A força do Diário pode ser aquilatada em episódio político ocorrido em Mauá em uma das eleições municipais. Uma manchete do jornal, num domingo de 1988, conseguiu alterar os rumos do pleito, marcado para daí a dois dias. E não adiantou o artifício buscado pelo PMDB local, que em plena madrugada retirou das bancas a edição antes da sua distribuição. Este é um dos episódios explicitados três décadas depois pelo advogado e ex-vereador e ex-presidente da Câmara Municipal de Mauá João Sérgio Rimazza. Nascido e criado em Mauá, Rimazza, aos 74 anos, tem visão memorialista das mais importantes sobre a sua cidade.

O senhor nasceu em Mauá. Vive em Mauá. Fez estágio no México. Trabalhou em Americana. Mas voltou sempre para Mauá. De onde vem esta fidelidade à cidade?
Em Mauá viveram meus avós. Cidade dos meus pais, da minha mulher, filhas e netas. Emociona quando falo de Mauá. Sempre lutei em benefício de Mauá. Nadei no Tanque da Paulista. Ali pescava. Fazia jangada de taboa (planta aquática, típica dos brejos). Na verdade, brincava no tanquinho, ao lado do tancão. Esse tanquinho era originário das águas que vinham do Pinotti (pedreira do Pinotti), que hoje é o bairro Itapark. Tinha a ‘linheta’, a tubulação, que escoava a água do tanquinho para o tancão. O tancão era formado pelas águas que vinham da nascente do Tamanduateí, na Gruta Santa Luzia. No tancão teve afogamento. Foi formado para acionar as marombas (equipamentos ceramistas) do barro para fazer a louça, cerâmica, da Companhia Cerâmica Mauá, conhecida por Paulista. O logotipo da indústria era uma locomotiva. Os fundadores começaram fabricando aqueles apitos de barro. Expandiram. Fizeram história.

=====

Por favor, reescreva o trecho sobre Mauá de "A força do Diário" até "fidelidade à cidade?", inclusive, passando a chamar de "reportagem" o que nele se chama "manchete".

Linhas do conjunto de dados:
=====

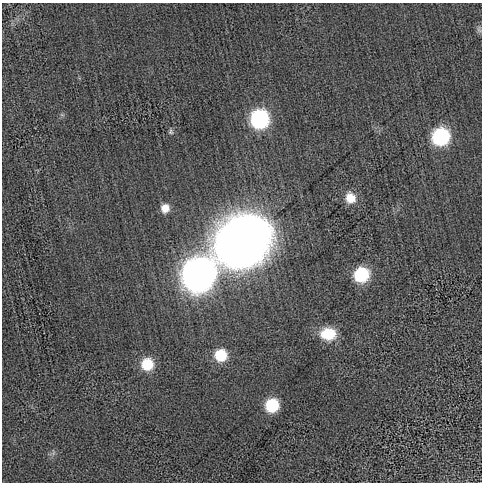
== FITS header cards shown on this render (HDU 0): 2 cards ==
NAXIS1  =                  480 / length of data axis 1
NAXIS2  =                  480 / length of data axis 2

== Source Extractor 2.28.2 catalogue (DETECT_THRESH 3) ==
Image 480 x 480 px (HDU 0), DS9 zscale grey, 1 PNG px = 1 image px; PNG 484 x 484 px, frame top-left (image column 1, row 480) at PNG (2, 3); no overlay
Background 1.87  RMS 63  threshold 190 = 3 sigma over >= 5 px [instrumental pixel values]
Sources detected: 15; all 15 listed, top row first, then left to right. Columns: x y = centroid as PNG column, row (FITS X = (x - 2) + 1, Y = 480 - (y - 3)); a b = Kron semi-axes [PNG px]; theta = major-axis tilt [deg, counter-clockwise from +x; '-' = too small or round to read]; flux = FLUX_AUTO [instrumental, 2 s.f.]
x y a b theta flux
479 29 10 5 -74 1.1e+04
62 115 6 4 -19 5.9e+03
260 119 12 11 - 7.3e+05
171 132 7 6 - 8.7e+03
441 136 11 11 - 5.4e+05
350 198 13 11 -66 6.8e+04
165 208 9 8 - 4.3e+04
243 241 40 35 36 4.3e+06
199 274 15 14 - 7.8e+06
361 274 11 11 - 2.9e+05
328 334 17 13 -4 1.2e+05
221 355 11 11 - 1.4e+05
147 364 11 11 - 1.3e+05
272 405 10 10 - 2.3e+05
53 453 7 4 71 9.1e+03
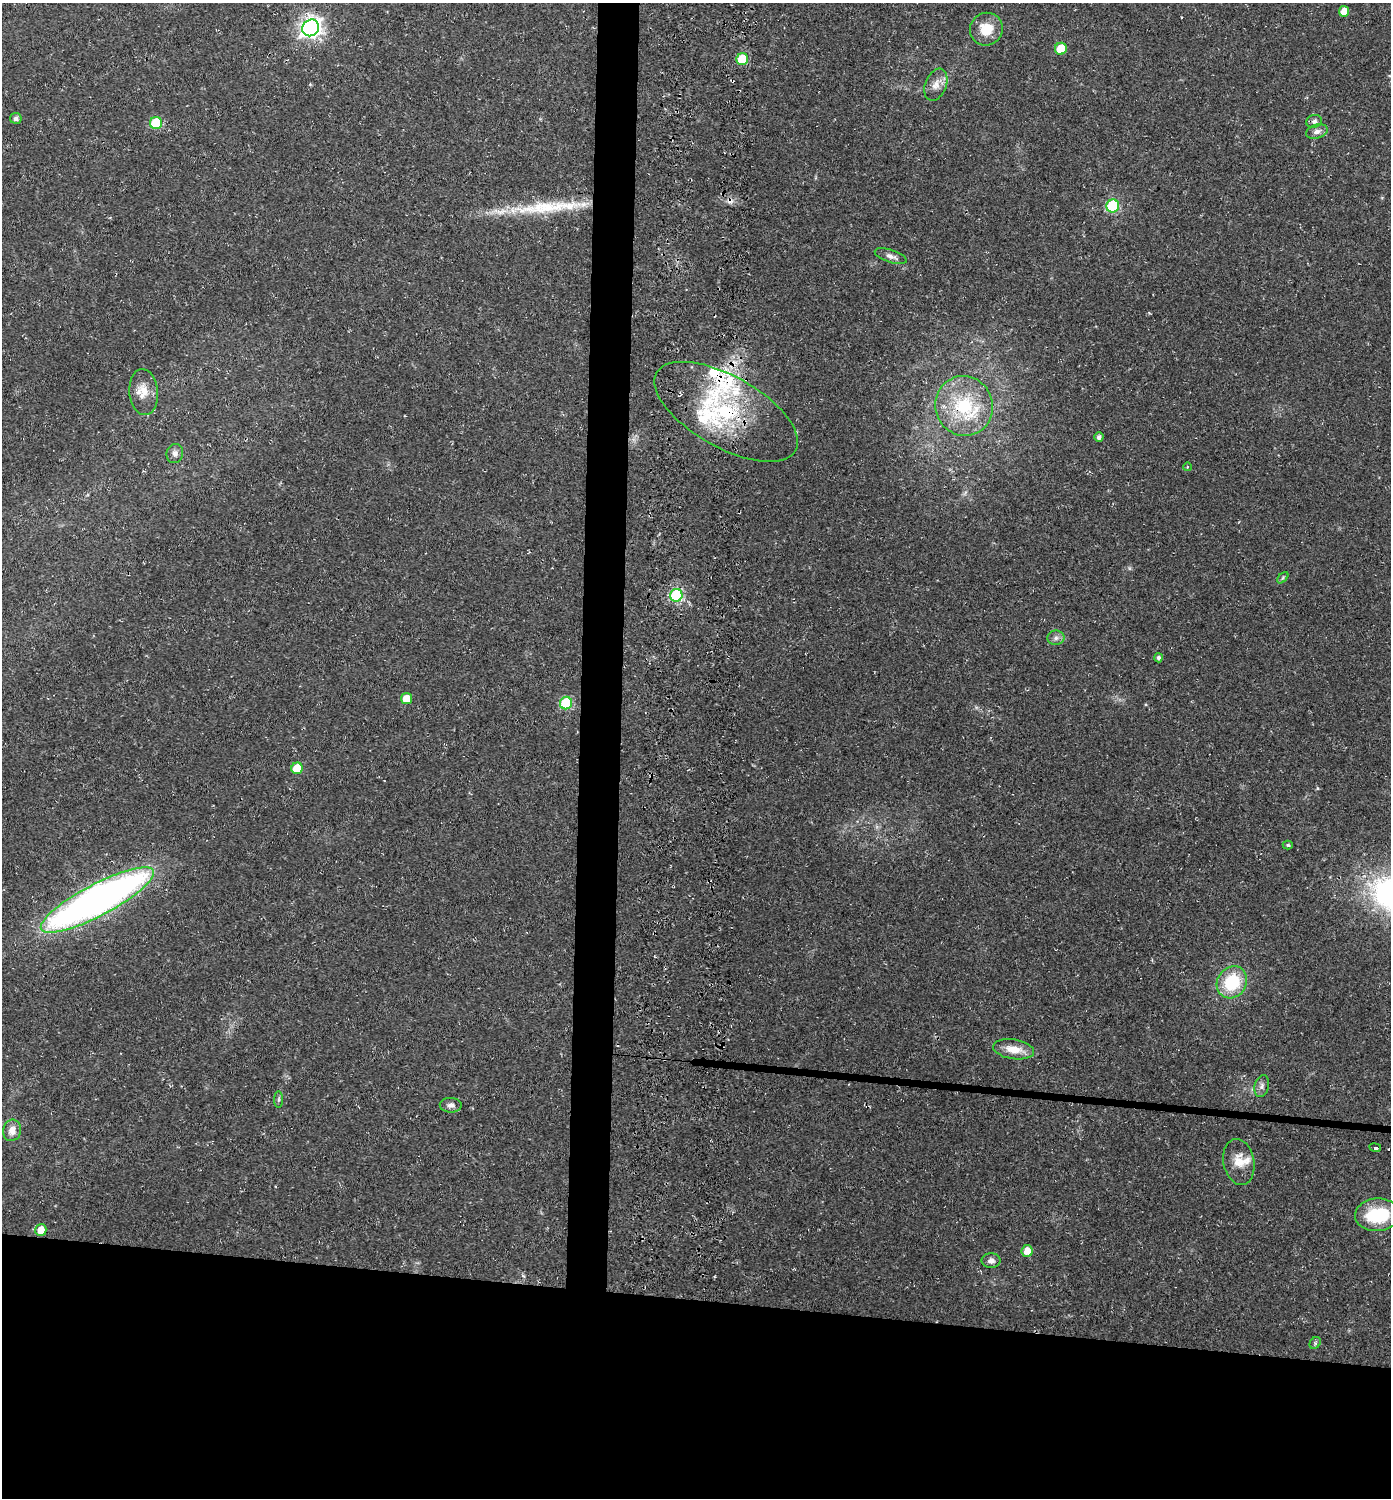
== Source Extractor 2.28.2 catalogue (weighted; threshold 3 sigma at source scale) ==
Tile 8 of 3 x 3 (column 2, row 3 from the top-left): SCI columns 1730-3118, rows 7-1502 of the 4851 x 4504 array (HDU 1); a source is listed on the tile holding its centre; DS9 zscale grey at full resolution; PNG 1393 x 1500 px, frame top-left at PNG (2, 3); each listed source drawn as its Kron ellipse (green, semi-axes under 4 px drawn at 4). Shown black and unused: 16% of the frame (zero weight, under 3 of 4 exposures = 5% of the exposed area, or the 3 px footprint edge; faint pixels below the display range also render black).
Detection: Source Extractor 2.28.2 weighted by HDU 2 'WHT'; one run over the whole footprint, this tile lists its part. Background 0.0178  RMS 0.0032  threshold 0.0146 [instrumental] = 3 sigma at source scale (4.5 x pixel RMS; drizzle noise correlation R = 1.50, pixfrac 1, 0.0396/0.0396 arcsec/px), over >= 5 px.
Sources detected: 48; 1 inside a brighter object's white glare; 2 cosmic-ray / hot-pixel residue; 1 long thin detection or spike segment (spike, bleed or trail) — neither listed nor drawn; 4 inside a brighter listed object's ellipse — not listed separately; the other 40 listed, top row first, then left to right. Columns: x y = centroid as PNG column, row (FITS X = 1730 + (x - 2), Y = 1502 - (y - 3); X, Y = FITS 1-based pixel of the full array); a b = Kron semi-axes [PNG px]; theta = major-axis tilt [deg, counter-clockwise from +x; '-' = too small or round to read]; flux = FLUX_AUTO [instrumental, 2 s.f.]
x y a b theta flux
1344 11 5 5 - 3.5
311 28 9 8 - 170
986 29 17 16 - 6.8
1061 49 6 6 - 7.7
742 59 6 6 - 14
936 85 17 10 68 2.9
16 118 6 5 - 1.1
1314 121 8 6 13 0.96
156 123 6 6 - 17
1317 132 11 7 17 1.5
1113 206 6 6 - 30
891 256 16 6 -18 1.6
144 392 23 14 -85 4.8
964 406 30 28 -70 22
726 412 80 35 -29 42
1099 437 5 4 - 1.3
175 453 10 8 73 1.4
1187 467 4 3 - 0.29
1283 578 7 4 45 0.5
676 595 6 6 - 37
1056 638 8 7 - 1.3
1158 658 4 4 - 0.97
406 698 5 5 - 4
566 703 6 6 - 21
297 768 6 5 - 8.9
1288 845 5 4 - 0.52
97 900 63 16 28 200
1232 982 17 14 55 16
1014 1049 21 9 -9 4.9
1262 1086 11 7 75 1.3
279 1100 8 4 89 0.6
451 1105 11 7 -1 1.4
12 1130 11 9 76 2.7
1375 1148 6 3 -9 6.8
1239 1162 23 15 -79 5.2
1378 1215 22 16 4 17
41 1230 6 5 - 3.9
1027 1251 6 5 - 3.3
991 1261 9 7 1 1.5
1315 1343 6 5 - 0.58
Overlapping masked pixels (flux is a lower limit): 2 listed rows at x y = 964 406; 726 412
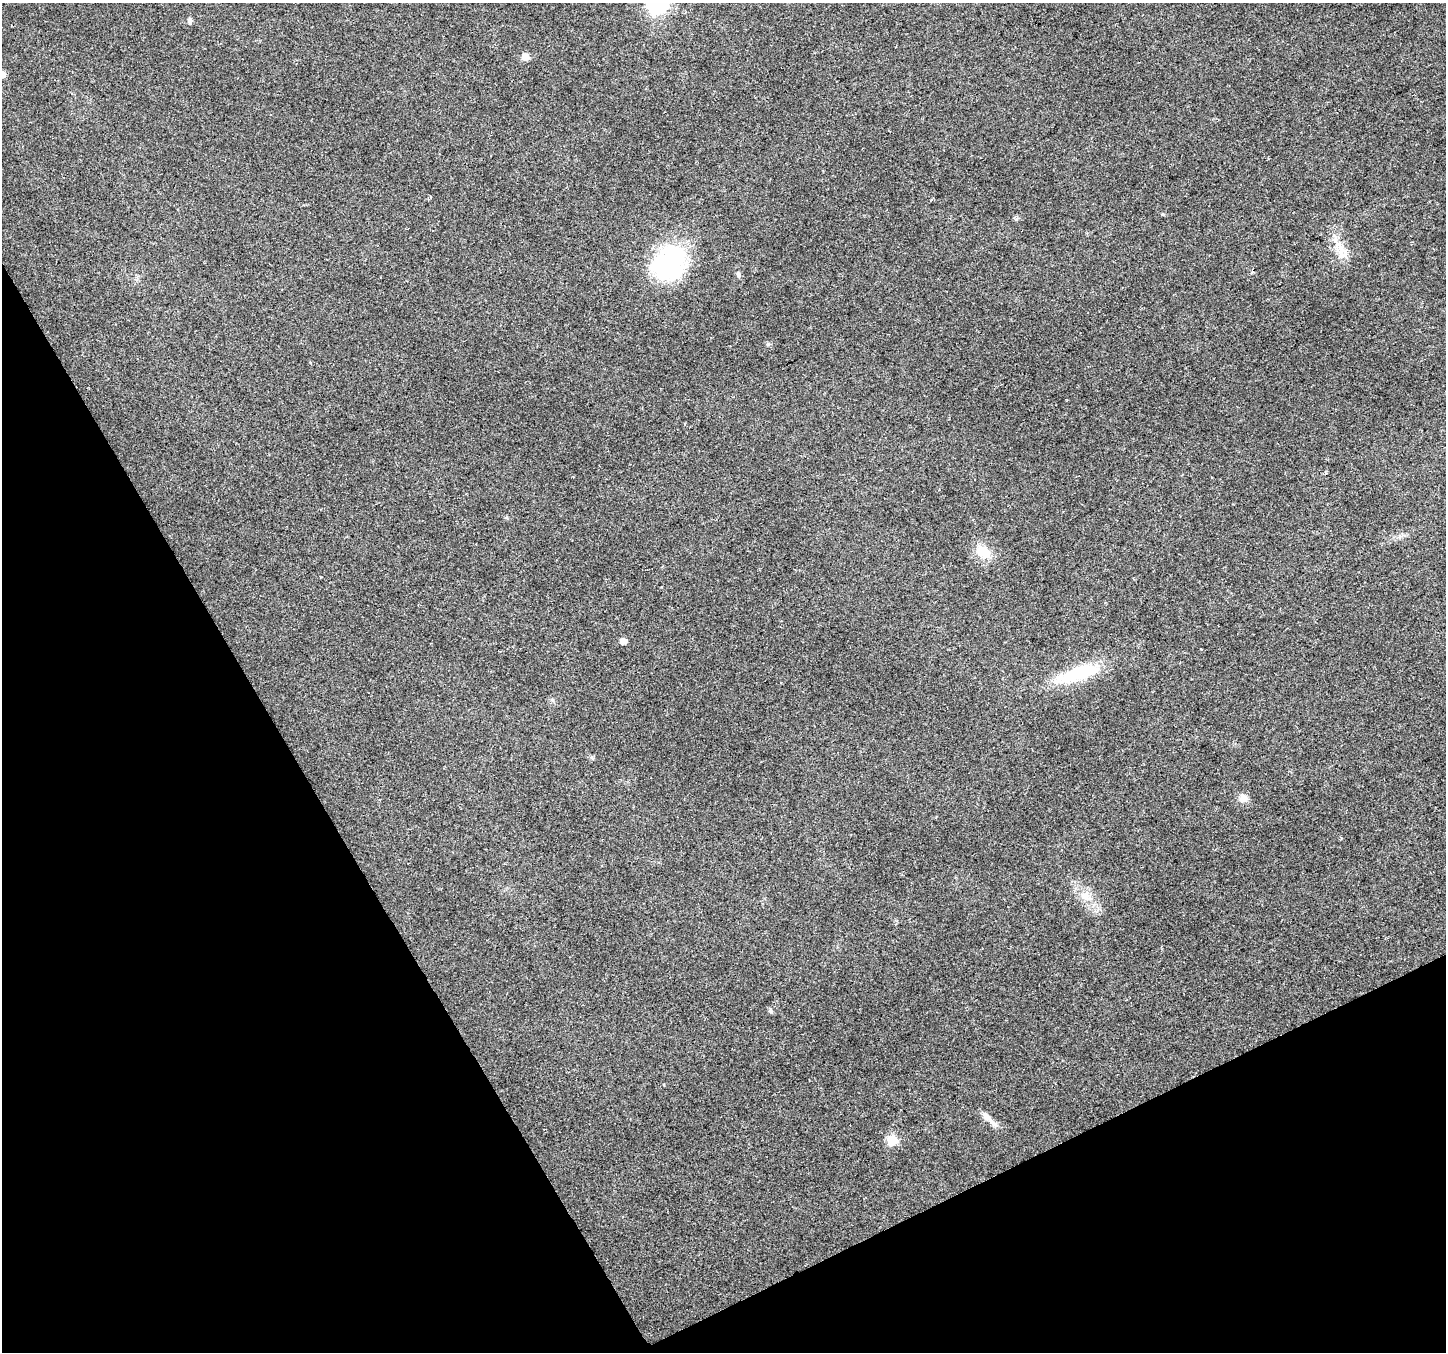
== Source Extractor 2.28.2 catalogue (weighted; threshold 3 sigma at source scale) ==
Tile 14 of 4 x 4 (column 2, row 4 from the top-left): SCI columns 1447-2890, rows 162-1511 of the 5778 x 5662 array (HDU 1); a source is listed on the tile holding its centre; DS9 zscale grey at full resolution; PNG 1448 x 1354 px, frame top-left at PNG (2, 3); no overlay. Shown black and unused: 26% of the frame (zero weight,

=====

- _Resposta da tarefa_:
A força do Diário pode ser aquilatada em episódio político ocorrido em Mauá em uma das eleições municipais. Uma reportagem do jornal, num domingo de 1988, conseguiu alterar os rumos do pleito, marcado para daí a dois dias. E não adiantou o artifício buscado pelo PMDB local, que em plena madrugada retirou das bancas a edição antes da sua distribuição. Este é um dos episódios explicitados três décadas depois pelo advogado e ex-vereador e ex-presidente da Câmara Municipal de Mauá João Sérgio Rimazza. Nascido e criado em Mauá, Rimazza, aos 74 anos, tem visão memorialista das mais importantes sobre a sua cidade.

O senhor nasceu em Mauá. Vive em Mauá. Fez estágio no México. Trabalhou em Americana. Mas voltou sempre para Mauá. De onde vem esta fidelidade à cidade?